Als ich in den 1970er Jahren Frankl fragte, ob man nicht schlichtweg von Logotheorie und Logotherapie sprechen könne, wenn er schon Theorie und Praxis trennen wolle, stimmte er mir sofort zu. Zu
diesem Zeitpunkt war der psychoanalytische Stern längst im Sinken, und Frankls Lust am „Gegenpolisieren“ war erloschen. Den Titel meiner Dissertation „Logotherapie als Persönlichkeitstheorie“
akzeptierte Frankl mit Freuden. Dass sich darin Aspekte der logotherapeutischen Anthropologie (Wille zum Sinn, Sinnerfüllung als Motor seelischer Gesundheit …) empirisch bestätigten, freute ihn
natürlich genauso; und das Wort „Existenzanalyse“ stand überhaupt nicht im Raum. Auch als ich 1989 ein Kapitel meiner Buches „Psychologische Vorsorge“ mit „Logophilosophie“ überschrieb, hatte
Frankl keine Einwände gegen diesen Ausdruck.
Auf den zahlreichen Reisen, die Frankl in die USA geführt haben, wurde Frankl zudem mit dem Sachverhalt konfrontiert, dass in der englischen Sprache „existential analysis“ mit Ludwig Binswangers „Daseinsanalyse“ in Verbindung gebracht wurde. Diese Konfusion behagte Frankl nicht. Im englischen wie im deutschen Sprachraum machte sich ferner die Tendenz breit, längere Wortbildungen abzukürzen. Selbst statt „Psychoanalyse“ wurde zunehmend gesagt, jemand mache eine „Analyse“ – und jedermann dachte dabei an Freuds Couch. Eine ähnliche Verkürzung hätte auch dem Wort „Existenzanalyse“ gedroht, was die Konfusion ins Gigantische gesteigert hätte. Kurzum, Frankl neigte allmählich dazu, sich von diesem „Taufnamen“ zu verabschieden.

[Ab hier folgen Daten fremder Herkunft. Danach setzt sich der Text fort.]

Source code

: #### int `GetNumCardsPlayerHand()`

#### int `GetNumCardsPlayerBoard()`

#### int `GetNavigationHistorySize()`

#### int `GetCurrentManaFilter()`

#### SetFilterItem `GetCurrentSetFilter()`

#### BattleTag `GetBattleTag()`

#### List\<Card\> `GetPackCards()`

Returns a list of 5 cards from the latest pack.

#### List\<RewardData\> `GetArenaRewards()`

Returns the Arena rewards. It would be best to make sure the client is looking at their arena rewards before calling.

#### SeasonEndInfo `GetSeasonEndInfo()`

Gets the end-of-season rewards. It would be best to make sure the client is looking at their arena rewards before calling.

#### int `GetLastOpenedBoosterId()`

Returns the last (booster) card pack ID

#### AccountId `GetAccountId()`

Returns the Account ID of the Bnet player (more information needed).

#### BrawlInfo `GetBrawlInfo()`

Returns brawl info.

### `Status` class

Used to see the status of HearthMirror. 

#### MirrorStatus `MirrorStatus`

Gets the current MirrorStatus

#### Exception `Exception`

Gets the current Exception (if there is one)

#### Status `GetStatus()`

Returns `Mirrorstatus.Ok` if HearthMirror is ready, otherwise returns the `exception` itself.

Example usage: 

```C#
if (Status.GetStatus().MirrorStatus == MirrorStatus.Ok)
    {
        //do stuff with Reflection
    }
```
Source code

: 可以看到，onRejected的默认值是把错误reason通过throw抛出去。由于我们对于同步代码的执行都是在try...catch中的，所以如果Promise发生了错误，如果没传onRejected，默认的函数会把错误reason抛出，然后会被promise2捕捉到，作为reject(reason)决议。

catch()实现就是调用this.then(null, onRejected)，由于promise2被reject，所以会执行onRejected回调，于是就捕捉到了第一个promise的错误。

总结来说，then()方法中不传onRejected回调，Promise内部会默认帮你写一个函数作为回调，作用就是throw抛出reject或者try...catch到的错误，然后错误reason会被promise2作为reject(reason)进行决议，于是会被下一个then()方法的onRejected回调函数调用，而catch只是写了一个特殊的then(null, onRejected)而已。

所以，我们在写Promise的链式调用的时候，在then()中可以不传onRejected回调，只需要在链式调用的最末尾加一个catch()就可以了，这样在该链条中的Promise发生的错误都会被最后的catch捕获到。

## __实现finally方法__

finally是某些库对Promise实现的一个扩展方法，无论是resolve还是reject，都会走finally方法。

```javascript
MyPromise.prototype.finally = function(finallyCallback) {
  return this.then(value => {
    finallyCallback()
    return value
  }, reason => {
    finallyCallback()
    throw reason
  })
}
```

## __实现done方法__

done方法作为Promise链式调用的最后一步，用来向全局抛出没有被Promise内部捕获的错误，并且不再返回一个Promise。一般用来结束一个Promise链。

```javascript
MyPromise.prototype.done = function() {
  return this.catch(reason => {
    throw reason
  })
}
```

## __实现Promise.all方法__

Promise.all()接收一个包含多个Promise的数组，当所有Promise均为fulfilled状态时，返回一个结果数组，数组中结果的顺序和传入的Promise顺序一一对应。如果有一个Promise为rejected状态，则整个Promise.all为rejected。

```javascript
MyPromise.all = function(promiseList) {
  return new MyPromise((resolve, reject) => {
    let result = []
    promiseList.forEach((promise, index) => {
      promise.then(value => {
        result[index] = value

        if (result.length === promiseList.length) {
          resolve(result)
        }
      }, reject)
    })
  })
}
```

Doch es kam anders. Alfried Längle, einstiger Fan der Logotherapie, begann mit dieser Altschöpfung Frankls zu sympathisieren. Je mehr Längle Frankl kritisierte und je weiter er sich vom
originären logotherapeutischen Gedankengut entfernte, desto intensiver fixierte er sich auf die „Existenzanalyse“, die er allerdings nach seinem Gutdünken auslegte. Als er bei der Gründung eines
staatlich anerkannten österreichischen Ausbildungsinstitutes dem damaligen Leiter Otmar Wiesmeyr vorschlug: „Behaltet Ihr Euch die Logotherapie – ich behalte mir die Existenzanalyse!“ kam das
Fass zum Überlaufen. Niemand von uns wollte ein Auseinanderdividieren von Frankls genialem Gesamtwerk, egal, wie man es bezeichnet. Frankl selbst flehte Längle an, dessen „variierte“ Lehre – die
nicht mehr mit Frankls Konzeptionen kompatibel war – anders als Logotherapie oder Existenzanalyse zu benennen. Ein Wunsch, der bis heute, fast ein Vierteljahrhundert nach Frankls
Tod, nicht erfüllt wurde.
Dieser Affront hatte zur Folge, dass viele Logotherapieverbände und –Gesellschaften notgedrungen den Begriff „Existenzanalyse“ wieder auf ihre Fahnen geschrieben haben, um nicht ein Originalstück
von Frankl an eine Organisation zu verlieren, die Frankl als „altmodisch“ ausrangiert hat. Vor einem Versanden hätte man den Terminus „Existenzanalyse“ wahrscheinlich nicht gerettet, aber vor
einem Missbrauch wollte man ihn doch bewahren. Ich persönlich glaube trotzdem, dass er ein eher unglücklich gewählter Ausdruck ist, der irgendwann ruhen darf. Da facto wird die Logotherapie
international als ein Gesamtpaket aus würdigem Menschenbild, exzellenter Theorie und effizienter therapeutischer Behandlungsanleitung verstanden – und das ist sie ja auch!